アリアが持っていて、使えそうなものはといえば、血筋と立場くらいのものだ。
それと、歌。
(歌うことは……エセルバート様の不眠を解消することは、できてはいるけれど。できればもっと、他にも……)
「お妃様、何かお悩みですか?」
思い悩むアリアの表情を見たコゼットが、心配そうに声をかけた。
エセルバートとの関係が改善してから、彼はアリアにノナーキー人の侍女や使用人を何人もつけてくれた。そんなに必要ないのではと思いつつも、それでも少ないと言われ、コゼットやジルの負担が減るのも確かなのでありがたく受け入れたのだ。
それでもコゼットやジルが近くにいてくれるのは変わらない。手の空く時間が増えたことで、こうやってアリアの相談にも乗ってくれる。
戦争を止める助けをしたいなど大それたことを言うのは気が引けたので、アリアはこう言うにとどめた。
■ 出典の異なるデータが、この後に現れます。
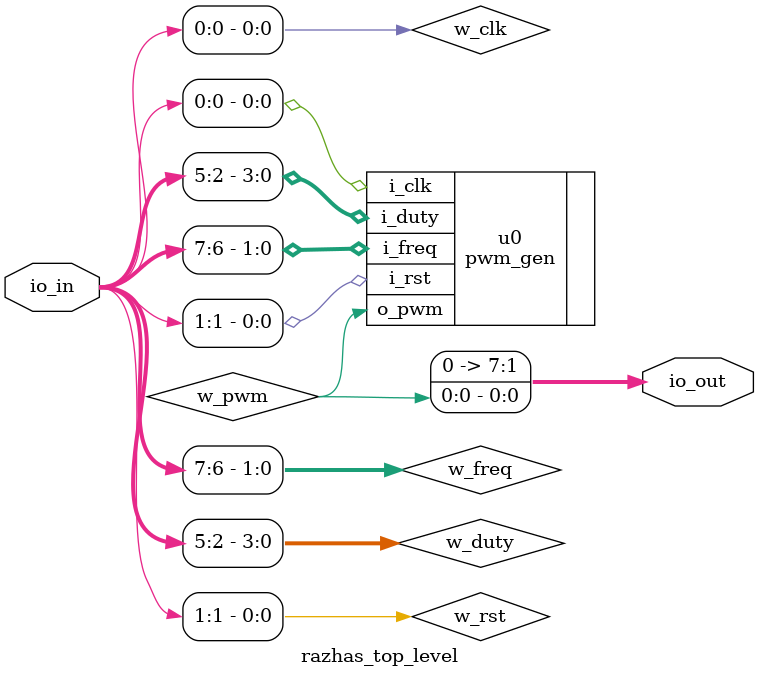
<source format=v>
module razhas_top_level 
  (
    input   [7:0] io_in, 
    output  [7:0] io_out
  );

  wire        w_clk = io_in[0];
  wire        w_rst = io_in[1];
  wire  [3:0] w_duty = io_in[5:2]; // selects pwm signal duty cycle: 0% to 100% in increments of 10%. Values of 11-15 treated as 100%.
  wire  [1:0] w_freq = io_in[7:6]; // selects pwm signal frequency: 156.25 Hz, 312.5 Hz, 625 Hz, or 1250 Hz.
  wire        w_pwm; // pwm signal

  assign io_out = {7'b0000000, w_pwm};

  pwm_gen   u0 (.i_clk(w_clk), .i_rst(w_rst), .i_duty(w_duty), .i_freq(w_freq), .o_pwm(w_pwm));

endmodule
</source>
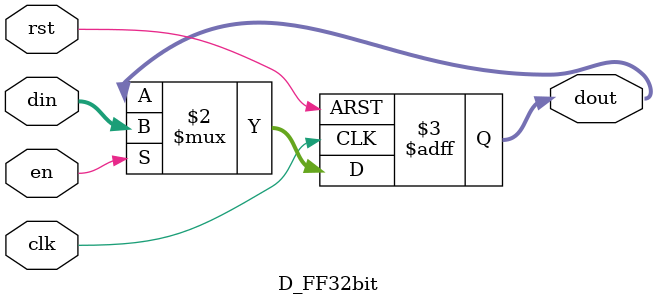
<source format=v>
module D_FF32bit(din, clk, rst, en, dout);

input [31:0]din;
input clk, rst, en;
output reg[31:0]dout;

always @(posedge clk or posedge rst)
begin
	if(rst)
		begin
		dout <= 32'd0;
		end
	else
		begin
		dout <= (en)? din:dout;
		end
end

endmodule


</source>
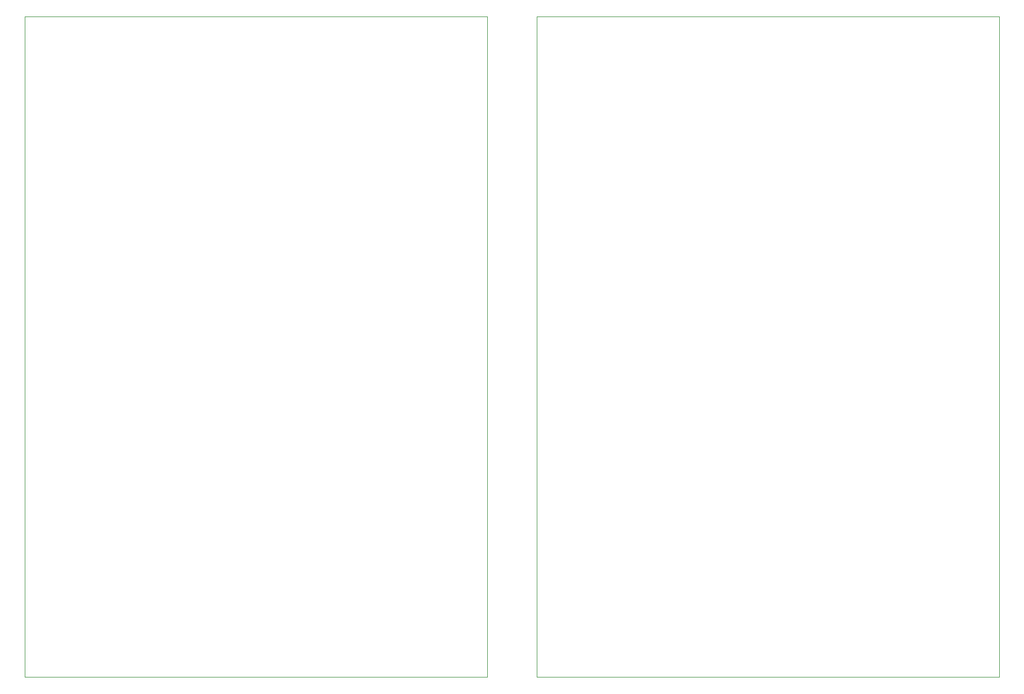
<source format=gbr>
%TF.GenerationSoftware,KiCad,Pcbnew,(6.0.8)*%
%TF.CreationDate,2022-12-05T13:38:34-05:00*%
%TF.ProjectId,MIDIViolina,4d494449-5669-46f6-9c69-6e612e6b6963,1.00*%
%TF.SameCoordinates,PX4163808PY853a720*%
%TF.FileFunction,Profile,NP*%
%FSLAX46Y46*%
G04 Gerber Fmt 4.6, Leading zero omitted, Abs format (unit mm)*
G04 Created by KiCad (PCBNEW (6.0.8)) date 2022-12-05 13:38:34*
%MOMM*%
%LPD*%
G01*
G04 APERTURE LIST*
%TA.AperFunction,Profile*%
%ADD10C,0.100000*%
%TD*%
G04 APERTURE END LIST*
D10*
X71120000Y0D02*
X0Y0D01*
X0Y0D02*
X0Y101600000D01*
X0Y101600000D02*
X71120000Y101600000D01*
X71120000Y101600000D02*
X71120000Y0D01*
X149875000Y0D02*
X78755000Y0D01*
X78755000Y0D02*
X78755000Y101600000D01*
X78755000Y101600000D02*
X149875000Y101600000D01*
X149875000Y101600000D02*
X149875000Y0D01*
M02*

</source>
「何か私に、陛下のお役に立てることがないかと思って。血筋と立場と、歌うことくらいしか取り柄がないけれど……」
「そんなことありません! それに、仰った三つだってものすごいことです! どれも替えがきかないじゃないですか!」
「それは確かに、そうかもしれないけれど……」
「それにお妃様、今でも充分陛下のおためになっておられるのでは? これだけのご寵愛を受けていらっしゃいますし、毎晩陛下から求められていらっしゃるのでしょう?」
「コゼット!」
ジルが窘めた。そこでアリアは悟った。これもまた、閨事についての話なのだろうと。
(確かに歌を求められてはいるけれど……)
何か違う気がして口を開こうとした、そこで他の侍女から声がかけられた。
「……お話し中に失礼いたします、王妃殿下。少し確認させていただきたいことが……」
居合わせたノナーキー人侍女が口を挟んだので、アリアは首を傾げつつ頷いた。コゼットたちとの話は後でもできる。
促されて別室に移動し、小声でやりとりを交わし……
……そこでようやくアリアは、自分がこれまで子を産める状態ではなかったこと、閨事の何たるかを知ったのだった。